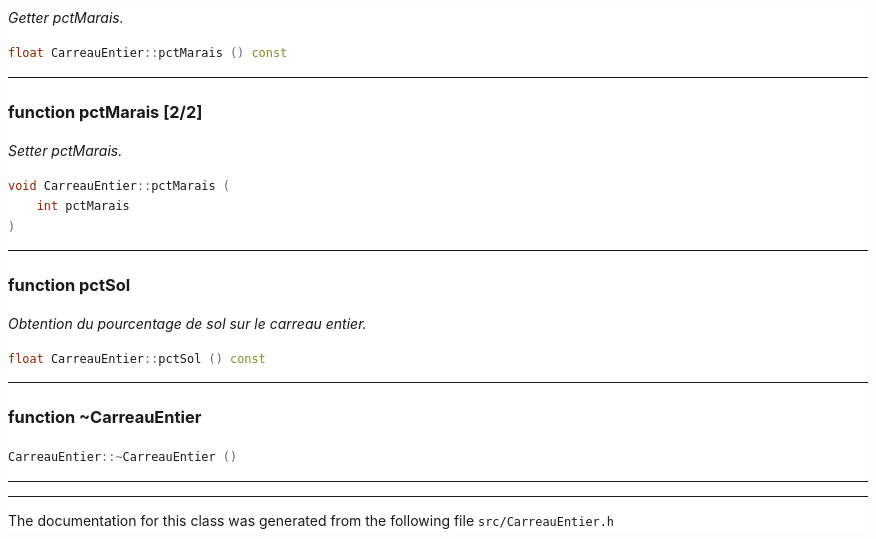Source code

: _Getter pctMarais._ 
```C++
float CarreauEntier::pctMarais () const
```




<hr>



### function pctMarais [2/2]

_Setter pctMarais._ 
```C++
void CarreauEntier::pctMarais (
    int pctMarais
) 
```




<hr>



### function pctSol 

_Obtention du pourcentage de sol sur le carreau entier._ 
```C++
float CarreauEntier::pctSol () const
```




<hr>



### function ~CarreauEntier 

```C++
CarreauEntier::~CarreauEntier () 
```




<hr>

------------------------------
The documentation for this class was generated from the following file `src/CarreauEntier.h`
•••
- [Task objective]: Retype the listing exactly and drop the pictures.

- [Reply to the exercise]:
Source code

: _Getter pctMarais._ 
```C++
float CarreauEntier::pctMarais () const
```




<hr>



### function pctMarais [2/2]

_Setter pctMarais._ 
```C++
void CarreauEntier::pctMarais (
    int pctMarais
) 
```




<hr>



### function pctSol 

_Obtention du pourcentage de sol sur le carreau entier._ 
```C++
float CarreauEntier::pctSol () const
```




<hr>



### function ~CarreauEntier 

```C++
CarreauEntier::~CarreauEntier () 
```




<hr>

------------------------------
The documentation for this class was generated from the following file `src/CarreauEntier.h`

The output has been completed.